Modern missionaries from Manitoba are filled with gratitude because after a decade in Tanzania, they are opening a quality medical clinic for people who otherwise wouldn't get health care.

Having met at Providence College and Theological Seminary, Darryl and Shirley Peters raised their three children in Southern Manitoba before moving to Africa. 

"I've known since 12-years-old that Africa was in my heart," says Shirley. "We can't thank God enough for the honour and privilege to live in Tanzania, to be stewards of this land."

The Peters started off selling everything they owned, taking only eight suitcases over to Africa and started what they thought would be a two-bedroom bed and breakfast.

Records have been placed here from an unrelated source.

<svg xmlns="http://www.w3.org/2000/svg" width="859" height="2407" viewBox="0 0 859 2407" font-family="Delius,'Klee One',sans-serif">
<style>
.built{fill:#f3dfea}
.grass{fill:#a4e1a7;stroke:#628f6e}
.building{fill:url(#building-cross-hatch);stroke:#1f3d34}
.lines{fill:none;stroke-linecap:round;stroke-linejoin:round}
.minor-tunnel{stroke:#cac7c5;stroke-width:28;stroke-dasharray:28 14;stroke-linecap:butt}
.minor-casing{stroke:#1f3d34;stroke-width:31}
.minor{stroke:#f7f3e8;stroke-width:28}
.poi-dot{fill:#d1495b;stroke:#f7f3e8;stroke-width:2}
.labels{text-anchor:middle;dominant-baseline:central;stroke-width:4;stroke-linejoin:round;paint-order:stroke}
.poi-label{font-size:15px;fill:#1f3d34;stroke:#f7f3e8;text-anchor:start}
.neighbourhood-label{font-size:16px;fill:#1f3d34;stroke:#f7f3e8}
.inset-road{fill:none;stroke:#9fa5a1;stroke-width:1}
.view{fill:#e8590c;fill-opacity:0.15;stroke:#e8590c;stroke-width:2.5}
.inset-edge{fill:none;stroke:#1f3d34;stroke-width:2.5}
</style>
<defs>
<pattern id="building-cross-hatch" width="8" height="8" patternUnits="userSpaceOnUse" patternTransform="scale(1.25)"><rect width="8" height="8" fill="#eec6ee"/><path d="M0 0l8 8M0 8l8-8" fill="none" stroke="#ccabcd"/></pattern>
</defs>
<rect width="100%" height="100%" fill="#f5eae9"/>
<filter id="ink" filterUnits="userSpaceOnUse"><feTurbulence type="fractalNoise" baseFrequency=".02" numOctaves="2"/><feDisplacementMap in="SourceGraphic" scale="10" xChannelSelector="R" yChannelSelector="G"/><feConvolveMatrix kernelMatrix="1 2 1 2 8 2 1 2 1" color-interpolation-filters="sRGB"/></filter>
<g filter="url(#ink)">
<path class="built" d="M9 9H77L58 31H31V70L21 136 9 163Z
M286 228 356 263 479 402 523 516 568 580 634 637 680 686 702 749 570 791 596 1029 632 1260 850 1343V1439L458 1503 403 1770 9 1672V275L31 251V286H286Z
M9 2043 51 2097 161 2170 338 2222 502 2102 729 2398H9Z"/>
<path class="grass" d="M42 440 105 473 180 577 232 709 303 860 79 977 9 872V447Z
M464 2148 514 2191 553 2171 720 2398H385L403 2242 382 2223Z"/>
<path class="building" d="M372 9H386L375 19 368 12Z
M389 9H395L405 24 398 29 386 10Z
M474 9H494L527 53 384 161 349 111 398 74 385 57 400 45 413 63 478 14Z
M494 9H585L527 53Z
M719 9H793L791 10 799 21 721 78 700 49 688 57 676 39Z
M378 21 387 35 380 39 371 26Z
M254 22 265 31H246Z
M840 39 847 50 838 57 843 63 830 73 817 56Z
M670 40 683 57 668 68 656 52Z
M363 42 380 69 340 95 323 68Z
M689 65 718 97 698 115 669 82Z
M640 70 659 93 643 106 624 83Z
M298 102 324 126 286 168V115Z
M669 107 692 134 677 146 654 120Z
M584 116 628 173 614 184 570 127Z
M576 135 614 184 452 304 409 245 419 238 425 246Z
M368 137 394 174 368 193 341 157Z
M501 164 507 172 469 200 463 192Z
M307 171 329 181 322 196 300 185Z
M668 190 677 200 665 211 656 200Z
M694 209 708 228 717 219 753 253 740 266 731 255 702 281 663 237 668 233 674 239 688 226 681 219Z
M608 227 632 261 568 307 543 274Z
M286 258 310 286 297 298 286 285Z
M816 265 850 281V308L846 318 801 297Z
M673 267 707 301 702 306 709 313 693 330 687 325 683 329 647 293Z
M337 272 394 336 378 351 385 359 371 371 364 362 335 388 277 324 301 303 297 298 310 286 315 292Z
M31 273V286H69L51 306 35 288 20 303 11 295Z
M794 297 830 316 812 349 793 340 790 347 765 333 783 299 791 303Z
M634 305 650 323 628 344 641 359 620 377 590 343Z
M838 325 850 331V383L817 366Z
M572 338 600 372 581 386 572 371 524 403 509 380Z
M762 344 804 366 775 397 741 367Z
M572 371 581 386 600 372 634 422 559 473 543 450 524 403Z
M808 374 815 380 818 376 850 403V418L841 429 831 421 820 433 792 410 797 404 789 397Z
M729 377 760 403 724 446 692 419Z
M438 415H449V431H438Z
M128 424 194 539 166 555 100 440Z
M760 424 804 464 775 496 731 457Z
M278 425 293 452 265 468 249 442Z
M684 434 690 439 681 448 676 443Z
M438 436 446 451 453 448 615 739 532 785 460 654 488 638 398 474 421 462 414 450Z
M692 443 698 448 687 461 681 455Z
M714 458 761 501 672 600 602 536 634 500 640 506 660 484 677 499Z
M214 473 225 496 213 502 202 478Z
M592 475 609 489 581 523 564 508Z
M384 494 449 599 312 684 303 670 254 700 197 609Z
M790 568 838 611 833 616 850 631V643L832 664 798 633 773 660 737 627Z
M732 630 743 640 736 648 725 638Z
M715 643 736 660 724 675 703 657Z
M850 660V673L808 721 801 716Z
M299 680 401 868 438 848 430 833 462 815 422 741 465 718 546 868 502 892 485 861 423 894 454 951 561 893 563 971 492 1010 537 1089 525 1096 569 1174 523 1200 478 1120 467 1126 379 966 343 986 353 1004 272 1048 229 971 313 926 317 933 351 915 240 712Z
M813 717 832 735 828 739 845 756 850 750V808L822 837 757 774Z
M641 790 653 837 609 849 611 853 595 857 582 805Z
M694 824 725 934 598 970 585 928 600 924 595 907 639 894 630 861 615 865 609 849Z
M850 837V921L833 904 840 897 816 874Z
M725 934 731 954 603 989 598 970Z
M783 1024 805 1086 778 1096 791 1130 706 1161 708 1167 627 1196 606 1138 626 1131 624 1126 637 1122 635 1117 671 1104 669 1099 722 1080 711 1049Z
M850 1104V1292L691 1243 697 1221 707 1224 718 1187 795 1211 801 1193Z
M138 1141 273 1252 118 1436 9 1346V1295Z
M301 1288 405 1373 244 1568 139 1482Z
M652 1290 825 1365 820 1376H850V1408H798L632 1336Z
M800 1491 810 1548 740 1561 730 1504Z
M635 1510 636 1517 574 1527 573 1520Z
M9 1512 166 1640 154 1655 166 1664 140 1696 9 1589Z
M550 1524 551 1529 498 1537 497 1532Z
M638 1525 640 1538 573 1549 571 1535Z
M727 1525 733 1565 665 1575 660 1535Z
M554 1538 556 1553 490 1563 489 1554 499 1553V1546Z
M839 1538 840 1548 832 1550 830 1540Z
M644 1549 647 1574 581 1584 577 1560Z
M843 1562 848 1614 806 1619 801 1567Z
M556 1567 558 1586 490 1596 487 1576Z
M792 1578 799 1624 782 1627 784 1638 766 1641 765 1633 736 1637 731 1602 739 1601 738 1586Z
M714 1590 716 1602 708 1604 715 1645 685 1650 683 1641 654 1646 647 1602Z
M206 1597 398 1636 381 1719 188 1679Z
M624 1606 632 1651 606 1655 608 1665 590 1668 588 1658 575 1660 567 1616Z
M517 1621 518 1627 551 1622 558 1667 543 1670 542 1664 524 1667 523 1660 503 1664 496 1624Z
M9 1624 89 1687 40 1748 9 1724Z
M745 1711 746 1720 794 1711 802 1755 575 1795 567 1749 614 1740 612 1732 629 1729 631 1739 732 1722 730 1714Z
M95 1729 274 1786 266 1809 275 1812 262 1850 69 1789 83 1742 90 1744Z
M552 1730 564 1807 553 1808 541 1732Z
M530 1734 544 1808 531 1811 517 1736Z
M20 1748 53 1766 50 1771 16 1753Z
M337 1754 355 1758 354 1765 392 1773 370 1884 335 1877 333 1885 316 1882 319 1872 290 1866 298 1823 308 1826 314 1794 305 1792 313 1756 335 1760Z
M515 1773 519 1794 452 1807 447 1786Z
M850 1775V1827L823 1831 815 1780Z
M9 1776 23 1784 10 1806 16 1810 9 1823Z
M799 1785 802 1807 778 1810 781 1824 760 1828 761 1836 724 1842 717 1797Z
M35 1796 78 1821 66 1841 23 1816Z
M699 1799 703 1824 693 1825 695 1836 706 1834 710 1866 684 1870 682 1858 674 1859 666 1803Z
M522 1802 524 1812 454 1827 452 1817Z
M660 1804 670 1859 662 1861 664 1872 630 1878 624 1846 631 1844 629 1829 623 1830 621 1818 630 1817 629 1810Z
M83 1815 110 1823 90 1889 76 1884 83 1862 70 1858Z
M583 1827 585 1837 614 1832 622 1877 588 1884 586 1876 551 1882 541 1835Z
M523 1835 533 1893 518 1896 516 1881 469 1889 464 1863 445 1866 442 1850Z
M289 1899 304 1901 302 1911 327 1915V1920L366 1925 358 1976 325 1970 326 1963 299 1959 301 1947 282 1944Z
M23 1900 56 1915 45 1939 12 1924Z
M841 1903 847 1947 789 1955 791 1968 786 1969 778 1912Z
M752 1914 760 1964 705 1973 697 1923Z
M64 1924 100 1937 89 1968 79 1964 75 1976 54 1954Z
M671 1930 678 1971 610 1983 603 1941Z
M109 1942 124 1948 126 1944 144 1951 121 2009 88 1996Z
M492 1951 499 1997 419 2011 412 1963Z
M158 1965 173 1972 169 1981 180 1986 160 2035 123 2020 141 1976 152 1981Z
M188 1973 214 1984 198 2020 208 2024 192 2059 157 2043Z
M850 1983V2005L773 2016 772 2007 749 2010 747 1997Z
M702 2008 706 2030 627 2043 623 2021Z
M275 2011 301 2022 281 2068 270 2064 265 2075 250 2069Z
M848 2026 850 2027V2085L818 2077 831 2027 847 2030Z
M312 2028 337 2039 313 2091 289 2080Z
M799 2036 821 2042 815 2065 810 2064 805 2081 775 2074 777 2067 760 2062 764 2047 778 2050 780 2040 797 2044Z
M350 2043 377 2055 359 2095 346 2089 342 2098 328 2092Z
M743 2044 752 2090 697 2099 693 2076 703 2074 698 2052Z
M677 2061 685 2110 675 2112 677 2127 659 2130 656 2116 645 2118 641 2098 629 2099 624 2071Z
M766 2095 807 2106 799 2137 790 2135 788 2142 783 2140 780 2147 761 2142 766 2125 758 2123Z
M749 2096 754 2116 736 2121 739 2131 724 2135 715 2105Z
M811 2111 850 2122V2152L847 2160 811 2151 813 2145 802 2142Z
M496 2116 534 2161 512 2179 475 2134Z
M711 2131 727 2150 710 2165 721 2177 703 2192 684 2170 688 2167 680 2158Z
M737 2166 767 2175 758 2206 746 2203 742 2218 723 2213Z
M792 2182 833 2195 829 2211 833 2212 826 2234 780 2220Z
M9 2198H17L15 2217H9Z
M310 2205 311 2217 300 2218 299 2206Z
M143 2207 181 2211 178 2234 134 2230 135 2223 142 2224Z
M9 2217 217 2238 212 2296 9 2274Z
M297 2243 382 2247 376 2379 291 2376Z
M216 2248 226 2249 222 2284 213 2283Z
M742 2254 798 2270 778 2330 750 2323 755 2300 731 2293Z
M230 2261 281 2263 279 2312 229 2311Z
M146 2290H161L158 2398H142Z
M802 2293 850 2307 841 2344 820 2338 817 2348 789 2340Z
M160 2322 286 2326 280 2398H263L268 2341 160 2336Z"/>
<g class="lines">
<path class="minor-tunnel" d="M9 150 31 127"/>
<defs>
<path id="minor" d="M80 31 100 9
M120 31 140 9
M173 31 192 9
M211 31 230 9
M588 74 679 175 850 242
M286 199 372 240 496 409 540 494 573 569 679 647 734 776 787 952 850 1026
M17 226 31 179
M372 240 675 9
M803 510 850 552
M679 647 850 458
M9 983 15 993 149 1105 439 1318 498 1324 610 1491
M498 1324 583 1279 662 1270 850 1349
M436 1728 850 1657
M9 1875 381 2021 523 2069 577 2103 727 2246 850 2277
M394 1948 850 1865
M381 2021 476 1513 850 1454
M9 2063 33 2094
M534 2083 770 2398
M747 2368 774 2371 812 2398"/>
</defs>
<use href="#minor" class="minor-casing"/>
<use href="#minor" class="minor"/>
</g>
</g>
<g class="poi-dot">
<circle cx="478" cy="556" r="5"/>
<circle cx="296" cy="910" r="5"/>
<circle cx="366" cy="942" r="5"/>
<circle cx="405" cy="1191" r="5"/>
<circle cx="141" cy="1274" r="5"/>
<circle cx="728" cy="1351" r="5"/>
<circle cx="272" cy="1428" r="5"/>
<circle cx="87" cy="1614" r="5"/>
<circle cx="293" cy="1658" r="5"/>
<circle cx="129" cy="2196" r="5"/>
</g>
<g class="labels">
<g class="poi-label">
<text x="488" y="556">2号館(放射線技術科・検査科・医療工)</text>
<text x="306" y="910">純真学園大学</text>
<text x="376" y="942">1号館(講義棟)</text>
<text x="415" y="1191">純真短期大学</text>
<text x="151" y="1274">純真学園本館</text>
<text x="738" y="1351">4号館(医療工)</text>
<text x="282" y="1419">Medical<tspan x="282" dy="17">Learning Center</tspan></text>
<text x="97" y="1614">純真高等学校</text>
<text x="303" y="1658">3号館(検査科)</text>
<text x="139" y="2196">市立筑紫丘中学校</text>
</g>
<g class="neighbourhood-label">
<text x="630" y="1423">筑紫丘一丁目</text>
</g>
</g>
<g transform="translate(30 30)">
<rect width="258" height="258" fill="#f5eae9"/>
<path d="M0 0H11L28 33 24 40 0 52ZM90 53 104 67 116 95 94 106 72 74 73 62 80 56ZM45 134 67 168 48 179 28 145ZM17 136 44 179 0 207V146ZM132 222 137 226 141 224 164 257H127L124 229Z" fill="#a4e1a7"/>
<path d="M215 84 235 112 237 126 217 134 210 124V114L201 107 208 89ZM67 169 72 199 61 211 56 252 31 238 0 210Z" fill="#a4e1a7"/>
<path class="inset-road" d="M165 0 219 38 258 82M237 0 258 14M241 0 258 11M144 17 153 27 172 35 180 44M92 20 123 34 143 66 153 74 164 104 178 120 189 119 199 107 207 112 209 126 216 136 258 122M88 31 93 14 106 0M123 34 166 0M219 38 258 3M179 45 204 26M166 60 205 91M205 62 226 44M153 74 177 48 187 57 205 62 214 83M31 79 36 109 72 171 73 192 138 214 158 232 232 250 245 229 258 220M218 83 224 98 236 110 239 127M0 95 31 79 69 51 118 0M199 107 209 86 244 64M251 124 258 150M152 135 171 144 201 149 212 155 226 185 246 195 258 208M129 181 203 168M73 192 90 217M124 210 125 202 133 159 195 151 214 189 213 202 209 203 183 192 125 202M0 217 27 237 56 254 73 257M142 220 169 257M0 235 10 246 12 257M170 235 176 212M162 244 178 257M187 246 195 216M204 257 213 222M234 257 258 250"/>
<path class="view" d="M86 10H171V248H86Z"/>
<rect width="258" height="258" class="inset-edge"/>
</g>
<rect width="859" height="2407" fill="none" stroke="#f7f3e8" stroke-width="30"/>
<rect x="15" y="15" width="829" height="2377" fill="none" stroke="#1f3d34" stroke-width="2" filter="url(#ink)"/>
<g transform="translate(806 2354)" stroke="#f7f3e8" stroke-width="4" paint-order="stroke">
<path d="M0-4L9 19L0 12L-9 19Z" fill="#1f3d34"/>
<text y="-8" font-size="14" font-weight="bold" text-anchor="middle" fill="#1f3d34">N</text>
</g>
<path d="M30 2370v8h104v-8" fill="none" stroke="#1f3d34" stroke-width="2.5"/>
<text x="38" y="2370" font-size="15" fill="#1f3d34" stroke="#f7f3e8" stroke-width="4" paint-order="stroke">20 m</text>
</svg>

It's turned into so much more, including running a lodge and safari, to now a new medical facility called Dashir-Kikwe Outpatient Clinic.

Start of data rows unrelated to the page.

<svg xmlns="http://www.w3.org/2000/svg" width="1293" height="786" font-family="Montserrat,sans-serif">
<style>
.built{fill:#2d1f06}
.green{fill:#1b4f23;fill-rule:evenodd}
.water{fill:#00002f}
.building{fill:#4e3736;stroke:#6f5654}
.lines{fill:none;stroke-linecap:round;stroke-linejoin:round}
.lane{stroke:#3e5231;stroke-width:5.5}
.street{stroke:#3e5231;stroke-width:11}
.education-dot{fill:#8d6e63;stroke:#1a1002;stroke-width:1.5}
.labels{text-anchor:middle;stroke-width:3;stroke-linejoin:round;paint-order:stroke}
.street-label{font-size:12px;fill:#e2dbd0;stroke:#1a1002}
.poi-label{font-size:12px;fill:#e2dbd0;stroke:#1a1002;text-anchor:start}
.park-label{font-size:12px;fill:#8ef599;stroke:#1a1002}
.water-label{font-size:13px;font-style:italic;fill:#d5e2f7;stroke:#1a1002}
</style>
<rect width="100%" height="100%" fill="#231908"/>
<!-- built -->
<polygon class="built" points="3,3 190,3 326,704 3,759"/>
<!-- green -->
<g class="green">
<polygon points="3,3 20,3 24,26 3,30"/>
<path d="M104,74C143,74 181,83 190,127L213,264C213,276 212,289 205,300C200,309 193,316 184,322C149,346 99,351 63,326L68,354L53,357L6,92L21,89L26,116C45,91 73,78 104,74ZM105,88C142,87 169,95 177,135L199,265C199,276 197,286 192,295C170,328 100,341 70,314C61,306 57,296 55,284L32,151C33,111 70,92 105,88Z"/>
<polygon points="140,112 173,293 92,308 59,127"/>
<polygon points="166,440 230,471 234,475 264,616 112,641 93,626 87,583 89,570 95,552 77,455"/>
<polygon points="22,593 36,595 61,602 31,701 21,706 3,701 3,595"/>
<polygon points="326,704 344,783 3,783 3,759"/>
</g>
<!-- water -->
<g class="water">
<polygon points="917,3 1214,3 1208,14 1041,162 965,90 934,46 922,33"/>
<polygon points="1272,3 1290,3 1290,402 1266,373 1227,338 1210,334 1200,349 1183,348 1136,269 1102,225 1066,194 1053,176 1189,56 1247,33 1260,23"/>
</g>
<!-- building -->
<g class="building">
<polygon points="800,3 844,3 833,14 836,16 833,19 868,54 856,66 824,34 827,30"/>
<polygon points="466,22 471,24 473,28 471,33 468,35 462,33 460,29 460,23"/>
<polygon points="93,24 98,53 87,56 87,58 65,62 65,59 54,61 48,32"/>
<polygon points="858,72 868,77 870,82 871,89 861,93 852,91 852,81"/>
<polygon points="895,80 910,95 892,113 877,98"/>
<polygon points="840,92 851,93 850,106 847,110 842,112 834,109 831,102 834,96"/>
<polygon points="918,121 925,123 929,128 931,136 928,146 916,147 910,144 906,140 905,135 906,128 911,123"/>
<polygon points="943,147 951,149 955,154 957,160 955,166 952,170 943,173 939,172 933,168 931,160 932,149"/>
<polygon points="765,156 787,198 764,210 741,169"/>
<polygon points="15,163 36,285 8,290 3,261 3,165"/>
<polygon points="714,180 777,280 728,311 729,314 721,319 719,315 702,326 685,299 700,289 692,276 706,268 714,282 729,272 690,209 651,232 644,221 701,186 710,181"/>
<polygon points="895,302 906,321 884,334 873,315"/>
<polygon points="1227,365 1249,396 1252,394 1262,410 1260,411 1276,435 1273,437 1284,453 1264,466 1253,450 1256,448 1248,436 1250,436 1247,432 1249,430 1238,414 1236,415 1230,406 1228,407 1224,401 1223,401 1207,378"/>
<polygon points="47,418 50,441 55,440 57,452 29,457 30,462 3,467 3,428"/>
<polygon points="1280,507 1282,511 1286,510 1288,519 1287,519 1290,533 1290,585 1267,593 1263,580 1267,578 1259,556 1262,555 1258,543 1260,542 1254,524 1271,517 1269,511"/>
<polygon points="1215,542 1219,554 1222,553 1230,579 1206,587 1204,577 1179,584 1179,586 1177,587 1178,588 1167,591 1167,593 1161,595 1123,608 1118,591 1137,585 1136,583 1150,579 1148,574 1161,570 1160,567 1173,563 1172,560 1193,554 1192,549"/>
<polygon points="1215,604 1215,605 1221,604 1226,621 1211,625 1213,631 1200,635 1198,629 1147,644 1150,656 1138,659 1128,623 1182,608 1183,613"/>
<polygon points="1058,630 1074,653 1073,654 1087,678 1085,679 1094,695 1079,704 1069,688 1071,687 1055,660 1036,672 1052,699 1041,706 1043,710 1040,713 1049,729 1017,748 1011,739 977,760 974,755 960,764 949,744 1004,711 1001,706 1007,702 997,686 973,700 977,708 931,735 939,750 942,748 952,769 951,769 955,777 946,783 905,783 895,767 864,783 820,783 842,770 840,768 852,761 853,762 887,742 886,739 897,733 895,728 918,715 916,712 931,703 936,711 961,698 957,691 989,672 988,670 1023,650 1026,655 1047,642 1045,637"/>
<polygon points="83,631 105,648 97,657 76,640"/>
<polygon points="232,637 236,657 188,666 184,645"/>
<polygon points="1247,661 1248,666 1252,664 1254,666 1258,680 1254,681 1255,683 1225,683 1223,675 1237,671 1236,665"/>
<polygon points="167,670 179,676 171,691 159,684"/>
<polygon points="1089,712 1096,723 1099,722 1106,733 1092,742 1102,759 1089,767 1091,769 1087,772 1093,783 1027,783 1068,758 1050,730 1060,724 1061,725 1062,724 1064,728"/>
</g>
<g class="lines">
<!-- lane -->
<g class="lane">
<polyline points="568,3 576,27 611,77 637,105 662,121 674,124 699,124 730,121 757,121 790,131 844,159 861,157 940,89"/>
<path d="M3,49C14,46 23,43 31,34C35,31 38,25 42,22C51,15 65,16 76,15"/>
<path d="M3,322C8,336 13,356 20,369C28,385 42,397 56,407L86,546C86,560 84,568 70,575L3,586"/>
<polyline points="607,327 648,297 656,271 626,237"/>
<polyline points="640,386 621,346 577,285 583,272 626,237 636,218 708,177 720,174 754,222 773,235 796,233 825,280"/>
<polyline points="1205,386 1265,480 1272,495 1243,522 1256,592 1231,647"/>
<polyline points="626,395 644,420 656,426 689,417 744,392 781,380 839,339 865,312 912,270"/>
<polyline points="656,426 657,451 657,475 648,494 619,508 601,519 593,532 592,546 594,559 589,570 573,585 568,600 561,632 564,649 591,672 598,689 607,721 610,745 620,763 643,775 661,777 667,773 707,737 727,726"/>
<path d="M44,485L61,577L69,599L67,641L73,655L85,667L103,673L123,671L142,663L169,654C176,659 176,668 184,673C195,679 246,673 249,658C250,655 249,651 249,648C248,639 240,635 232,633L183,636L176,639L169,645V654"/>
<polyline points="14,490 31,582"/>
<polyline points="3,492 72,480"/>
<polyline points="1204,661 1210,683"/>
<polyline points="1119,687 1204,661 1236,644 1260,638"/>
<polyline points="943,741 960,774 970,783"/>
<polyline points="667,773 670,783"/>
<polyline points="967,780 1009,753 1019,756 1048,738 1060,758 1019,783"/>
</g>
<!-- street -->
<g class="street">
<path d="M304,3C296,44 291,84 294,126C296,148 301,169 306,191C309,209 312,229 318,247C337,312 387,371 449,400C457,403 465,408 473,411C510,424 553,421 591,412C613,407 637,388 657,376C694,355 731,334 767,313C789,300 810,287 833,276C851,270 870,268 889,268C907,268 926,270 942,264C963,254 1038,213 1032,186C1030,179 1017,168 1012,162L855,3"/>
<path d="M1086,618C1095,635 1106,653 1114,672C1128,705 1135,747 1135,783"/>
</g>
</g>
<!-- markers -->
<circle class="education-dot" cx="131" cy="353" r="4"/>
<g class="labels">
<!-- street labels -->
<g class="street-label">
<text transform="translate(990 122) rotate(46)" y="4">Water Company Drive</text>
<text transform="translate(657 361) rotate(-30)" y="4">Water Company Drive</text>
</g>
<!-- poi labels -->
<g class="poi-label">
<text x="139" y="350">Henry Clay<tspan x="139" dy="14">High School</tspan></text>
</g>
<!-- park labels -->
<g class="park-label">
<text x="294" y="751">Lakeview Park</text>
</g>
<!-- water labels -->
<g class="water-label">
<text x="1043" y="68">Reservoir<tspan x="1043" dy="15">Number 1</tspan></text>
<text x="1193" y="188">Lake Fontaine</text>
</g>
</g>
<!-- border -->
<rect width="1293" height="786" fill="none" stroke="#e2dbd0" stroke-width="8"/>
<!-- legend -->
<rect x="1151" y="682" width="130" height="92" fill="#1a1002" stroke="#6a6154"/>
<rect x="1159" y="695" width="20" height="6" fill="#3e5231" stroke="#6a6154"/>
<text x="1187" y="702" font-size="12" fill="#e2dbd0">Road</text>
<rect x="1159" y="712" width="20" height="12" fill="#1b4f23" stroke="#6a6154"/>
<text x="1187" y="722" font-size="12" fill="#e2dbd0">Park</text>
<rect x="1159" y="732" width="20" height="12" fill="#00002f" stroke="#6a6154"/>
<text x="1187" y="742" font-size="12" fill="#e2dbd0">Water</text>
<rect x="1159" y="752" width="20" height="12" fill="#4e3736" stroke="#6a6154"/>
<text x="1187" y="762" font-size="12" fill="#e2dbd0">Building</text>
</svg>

"When we build this health centre we're seeing the coming together of who we are (Dashir is a mix of Darryl and Shirley) and our village Kikwe, to do something really special to help people with medical issues and getting good health care, which is a big deal here in Tanzania."

Within a week the walk-in clinic, phase one of the centre, will be up and running after only nine months of building. 

Living By Faith

"I don't know why we're doing this sometimes, it feels crazy because it's a lot," says Darryl, a former school teacher in Winnipeg. "Running a lodge is one thing, but running a health centre is another."

For people who come and stay at the Peters lodge for a vacation, a portion of those proceeds help pay for the medical clinic. The rest come from generous donations. Fifty per cent of the safari and lodge clients come from Manitoba. 

"People keep pouring into this. Some give $5,000, $50,000, $100," says Shirley. "A little boy who does a paper route gives all his money that month. Amazing stories that make us weep."

Most of this medical project has shown the Peters that with God, the impossible becomes possible. 

"The government officials say that what we're doing should be done in two and a half years. By God's grace and our entire team here, it's been done in nine months," says Shirley. 

Darryl admits there have been very hard times when all they had to lean on was faith. 

"We had times we thought we had to quit and we were about to shut down. It's unbelievable how a nice donation comes in, several nice donations come in, a lot of beautiful smaller donations come in."

It will cost locals $1.50 for a consultation, making good health care affordable. This also means the clinic will not make a profit, but to the Peters, it's worth it. 

"It means that pregnant women don't have to ride for 12 km's on a motorcycle while in labour to go to the nearest hospital. It also means when we get our next phase up, pregnant women will get screened which is not happening right now."

Shirley saw how one woman she knows lost five babies during pregnancy and if she was able to get screened, help could have been provided and they would have arrived healthy and well. That's only one example of the conditions locals faced every day before this health centre opened.